Work required:
All that is wanted is an exact copy of the lines below, starting at the one that contains "Y3854676D2*" and running to the end.

Supplied data:
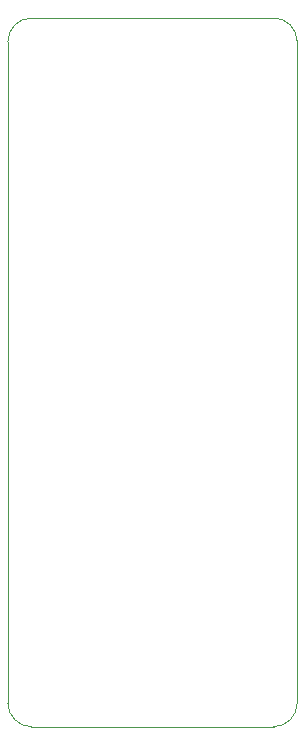
<source format=gm1>
G04 #@! TF.GenerationSoftware,KiCad,Pcbnew,5.1.2*
G04 #@! TF.CreationDate,2019-05-01T14:56:28-06:00*
G04 #@! TF.ProjectId,microphone_array_adapter_board,6d696372-6f70-4686-9f6e-655f61727261,1*
G04 #@! TF.SameCoordinates,PX826a3b0PY7270e00*
G04 #@! TF.FileFunction,Profile,NP*
%FSLAX46Y46*%
G04 Gerber Fmt 4.6, Leading zero omitted, Abs format (unit mm)*
G04 Created by KiCad (PCBNEW 5.1.2) date 2019-05-01 14:56:28*
%MOMM*%
%LPD*%
G04 APERTURE LIST*
%ADD10C,0.100000*%
G04 APERTURE END LIST*
D10*
X2000000Y60000000D02*
X22500000Y60000000D01*
X2000000Y0D02*
X22500000Y0D01*
X2000000Y0D02*
G75*
G02X0Y2000000I0J2000000D01*
G01*
X24500000Y2000000D02*
G75*
G02X22500000Y0I-2000000J0D01*
G01*
X22500000Y60000000D02*
G75*
G02X24500000Y58000000I0J-2000000D01*
G01*
X0Y58000000D02*
G75*
G02X2000000Y60000000I2000000J0D01*
G01*
X24500000Y2000000D02*
X24500000Y58000000D01*
X0Y58000000D02*
X0Y2000000D01*
M02*

</source>
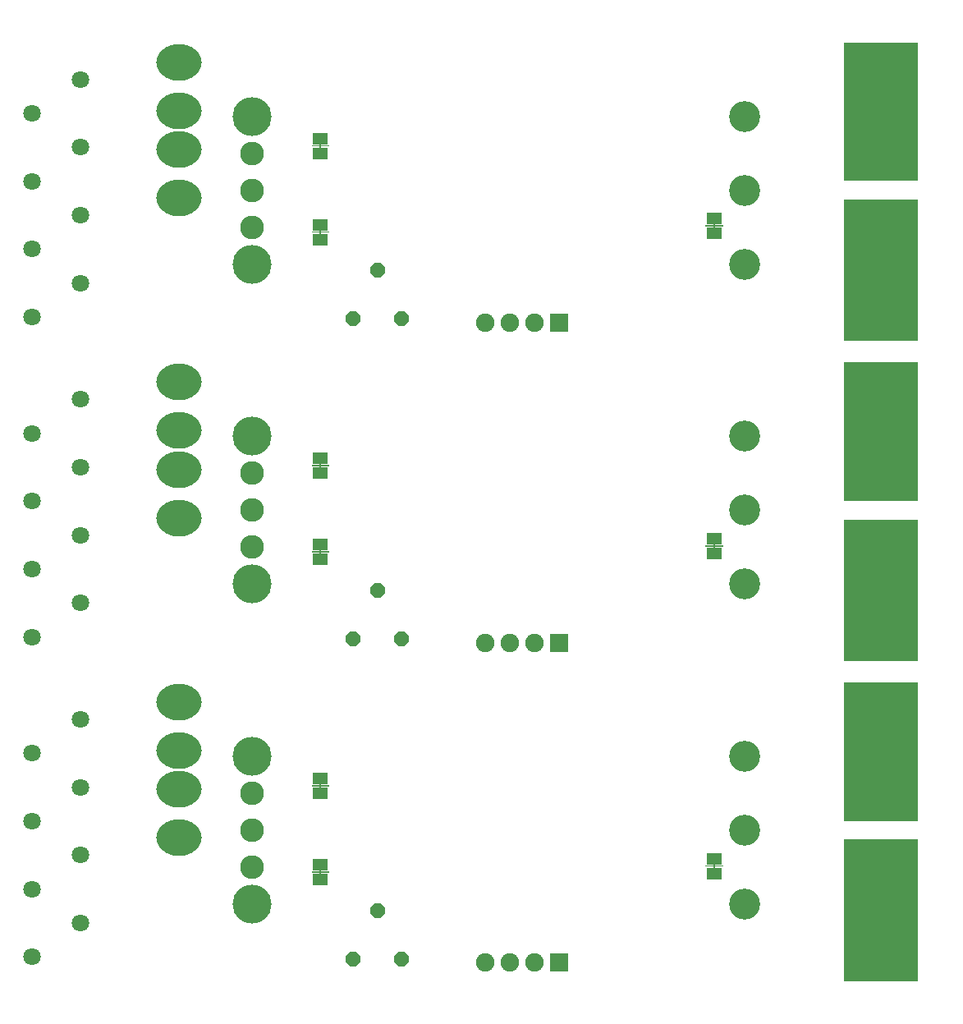
<source format=gts>
G04 DipTrace 3.2.0.1*
G04 TopMask.GTS*
%MOIN*%
G04 #@! TF.FileFunction,Soldermask,Top*
G04 #@! TF.Part,Single*
%AMOUTLINE0*
4,1,8,
0.030488,-0.012629,
0.012629,-0.030488,
-0.012629,-0.030488,
-0.030488,-0.012629,
-0.030488,0.012629,
-0.012629,0.030488,
0.012629,0.030488,
0.030488,0.012629,
0.030488,-0.012629,
0*%
%AMOUTLINE2*
4,1,20,
0.0,0.074835,
0.028382,0.071238,
0.054082,0.060763,
0.074635,0.04432,
0.087965,0.02339,
0.092596,0.0,
0.087965,-0.02339,
0.074635,-0.04432,
0.054082,-0.060763,
0.028382,-0.071238,
0.0,-0.074835,
-0.028382,-0.071238,
-0.054082,-0.060763,
-0.074635,-0.04432,
-0.087965,-0.02339,
-0.092596,0.0,
-0.087965,0.02339,
-0.074635,0.04432,
-0.054082,0.060763,
-0.028382,0.071238,
0.0,0.074835,
0*%
%ADD26R,0.063X0.046*%
%ADD27R,0.008X0.025*%
%ADD43C,0.070866*%
%ADD45C,0.157874*%
%ADD47C,0.096457*%
%ADD49C,0.125984*%
%ADD51C,0.244094*%
%ADD53C,0.074803*%
%ADD55R,0.074803X0.074803*%
%ADD65OUTLINE0*%
%ADD67OUTLINE2*%
%FSLAX26Y26*%
G04*
G70*
G90*
G75*
G01*
G04 TopMask*
%LPD*%
D55*
X2416240Y118749D3*
D53*
X2316240D3*
X2216240D3*
X2116240D3*
D51*
X3722490Y1131251D3*
Y831251D3*
Y468749D3*
Y168749D3*
D49*
X3169980Y956251D3*
Y656251D3*
Y356251D3*
D47*
X1169980Y656251D3*
Y506251D3*
Y806251D3*
D45*
Y956251D3*
Y356251D3*
D43*
X472490Y1106249D3*
X275640Y968454D3*
X472490Y830659D3*
X275640Y692864D3*
X472490Y555068D3*
X275640Y417273D3*
X472490Y279478D3*
X275640Y141682D3*
G36*
X1484720Y833246D2*
X1412720D1*
Y839252D1*
X1484720D1*
Y833246D1*
G37*
D26*
X1448720Y806249D3*
Y866249D3*
D27*
Y836249D3*
G36*
X1484720Y483248D2*
X1412720D1*
Y489254D1*
X1484720D1*
Y483248D1*
G37*
D26*
X1448720Y456251D3*
Y516251D3*
D27*
Y486251D3*
G36*
X3083490Y508248D2*
X3011490D1*
Y514254D1*
X3083490D1*
Y508248D1*
G37*
D26*
X3047490Y481251D3*
Y541251D3*
D27*
Y511251D3*
D65*
X1678740Y331251D3*
X1777165Y134400D3*
X1580315D3*
D67*
X872490Y625000D3*
Y821850D3*
Y979331D3*
Y1176181D3*
G36*
X3572490Y618751D2*
X3872490D1*
Y43749D1*
X3572490D1*
Y618751D1*
G37*
G36*
Y1256251D2*
X3872490D1*
Y693749D1*
X3572490D1*
Y1256251D1*
G37*
D55*
X2416240Y1417962D3*
D53*
X2316240D3*
X2216240D3*
X2116240D3*
D51*
X3722490Y2430463D3*
Y2130463D3*
Y1767962D3*
Y1467962D3*
D49*
X3169980Y2255463D3*
Y1955463D3*
Y1655463D3*
D47*
X1169980Y1955463D3*
Y1805463D3*
Y2105463D3*
D45*
Y2255463D3*
Y1655463D3*
D43*
X472490Y2405462D3*
X275640Y2267667D3*
X472490Y2129871D3*
X275640Y1992076D3*
X472490Y1854281D3*
X275640Y1716486D3*
X472490Y1578690D3*
X275640Y1440895D3*
G36*
X1484720Y2132459D2*
X1412720D1*
Y2138465D1*
X1484720D1*
Y2132459D1*
G37*
D26*
X1448720Y2105462D3*
Y2165462D3*
D27*
Y2135462D3*
G36*
X1484720Y1782460D2*
X1412720D1*
Y1788466D1*
X1484720D1*
Y1782460D1*
G37*
D26*
X1448720Y1755463D3*
Y1815463D3*
D27*
Y1785463D3*
G36*
X3083490Y1807460D2*
X3011490D1*
Y1813466D1*
X3083490D1*
Y1807460D1*
G37*
D26*
X3047490Y1780463D3*
Y1840463D3*
D27*
Y1810463D3*
D65*
X1678740Y1630463D3*
X1777165Y1433613D3*
X1580315D3*
D67*
X872490Y1924213D3*
Y2121063D3*
Y2278543D3*
Y2475394D3*
G36*
X3572490Y1917963D2*
X3872490D1*
Y1342962D1*
X3572490D1*
Y1917963D1*
G37*
G36*
Y2555463D2*
X3872490D1*
Y1992962D1*
X3572490D1*
Y2555463D1*
G37*
D55*
X2416240Y2717175D3*
D53*
X2316240D3*
X2216240D3*
X2116240D3*
D51*
X3722490Y3729676D3*
Y3429676D3*
Y3067175D3*
Y2767175D3*
D49*
X3169980Y3554676D3*
Y3254676D3*
Y2954676D3*
D47*
X1169980Y3254676D3*
Y3104676D3*
Y3404676D3*
D45*
Y3554676D3*
Y2954676D3*
D43*
X472490Y3704675D3*
X275640Y3566879D3*
X472490Y3429084D3*
X275640Y3291289D3*
X472490Y3153493D3*
X275640Y3015698D3*
X472490Y2877903D3*
X275640Y2740108D3*
G36*
X1484720Y3431672D2*
X1412720D1*
Y3437678D1*
X1484720D1*
Y3431672D1*
G37*
D26*
X1448720Y3404675D3*
Y3464675D3*
D27*
Y3434675D3*
G36*
X1484720Y3081673D2*
X1412720D1*
Y3087679D1*
X1484720D1*
Y3081673D1*
G37*
D26*
X1448720Y3054676D3*
Y3114676D3*
D27*
Y3084676D3*
G36*
X3083490Y3106673D2*
X3011490D1*
Y3112679D1*
X3083490D1*
Y3106673D1*
G37*
D26*
X3047490Y3079676D3*
Y3139676D3*
D27*
Y3109676D3*
D65*
X1678740Y2929676D3*
X1777165Y2732825D3*
X1580315D3*
D67*
X872490Y3223425D3*
Y3420276D3*
Y3577756D3*
Y3774606D3*
G36*
X3572490Y3217176D2*
X3872490D1*
Y2642175D1*
X3572490D1*
Y3217176D1*
G37*
G36*
Y3854676D2*
X3872490D1*
Y3292175D1*
X3572490D1*
Y3854676D1*
G37*
M02*

</source>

Exercise response:
Y3854676D2*
X3872490D1*
Y3292175D1*
X3572490D1*
Y3854676D1*
G37*
M02*

</source>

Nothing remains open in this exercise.